Physicians should be alert to any signs or symptoms signaling a possible esophageal reaction and patients should be instructed to discontinue Ibandronic Acid and seek medical attention if they develop dysphagia, odynophagia, retrosternal pain or new or worsening heartburn. While no increased risk was observed in controlled clinical trials there have been post-marketing reports of gastric and duodenal ulcers with oral bisphosphonate use, some severe and with complications. Since NSAIDs and bisphosphonates are both associated with gastrointestinal irritation, caution should be taken during concomitant medication with Ibandronic Acid. Osteonecrosis of the jaw (ONJ) has been reported in patients treated with bisphosphonates. Most cases have been in cancer patients undergoing dental procedures, but some have occurred in patients with postmenopausal osteoporosis or other diagnoses. Known risk factors for osteonecrosis of the jaw include a diagnosis of cancer, concomitant therapies (e.g., chemotherapy, radiotherapy, corticosteroids), and co-morbid disorders (e.g., anemia, coagulopathy, infection, pre-existing dental disease). Most reported cases have been in patients treated with bisphosphonates intravenously but some have been in patients treated orally. For patients who develop osteonecrosis of the jaw while on bisphosphonate therapy, dental surgery may exacerbate the condition. For patients requiring dental procedures, there are no data available to suggest whether discontinuation of bisphosphonate treatment reduces the risk of ONJ. Clinical judgment of the treating physician should guide the management plan of each patient based on individual benefit-risk assessment.

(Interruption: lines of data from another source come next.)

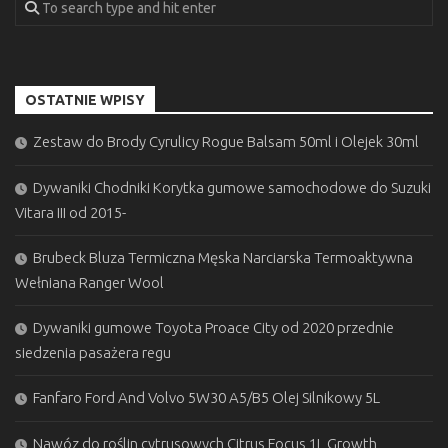
OSTATNIE WPISY
Zestaw do Brody Cyrulicy Rogue Balsam 50ml i Olejek 30ml
Dywaniki Chodniki Korytka gumowe samochodowe do Suzuki
Vitara III od 2015-
Brubeck Bluza Termiczna Męska Narciarska Termoaktywna
Wełniana Ranger Wool
Dywaniki gumowe Toyota Proace City od 2020 przednie
siedzenia pasażera regu
Fanfaro Ford And Volvo 5W30 A5/B5 Olej Silnikowy 5L
Nawóz do roślin cytrusowych Citrus Focus 1L Growth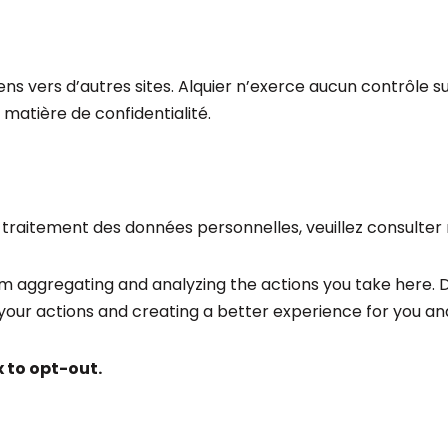
ns vers d’autres sites. Alquier n’exerce aucun contrôle su
 matière de confidentialité.
le traitement des données personnelles, veuillez consulter
 aggregating and analyzing the actions you take here. Doi
our actions and creating a better experience for you and
 to opt-out.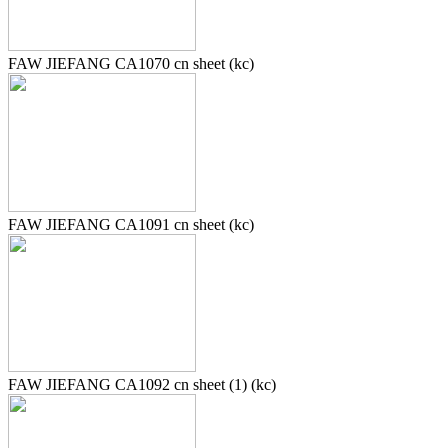
FAW JIEFANG CA1070 cn sheet (kc)
FAW JIEFANG CA1091 cn sheet (kc)
FAW JIEFANG CA1092 cn sheet (1) (kc)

Patients with renal impairment: No dosage adjustment is necessary for patients with mild or moderate renal impairment where creatinine clearance is ≥30 ml/min. Below 30 ml/min creatinine clearance, the decision to administer Ibandronic Acid should be based on an individual risk-benefit assessment.
Patients with hepatic impairment: No dosage adjustment is necessary.
Elderly: No dosage adjustment is necessary.
Children: Safety and efficacy have not been established in patients less than 18 years old.
Store in a cool & dry place, protected from light. Keep all medicines out of reach of children.
Manufactured by: Healthcare Pharmaceuticals Ltd.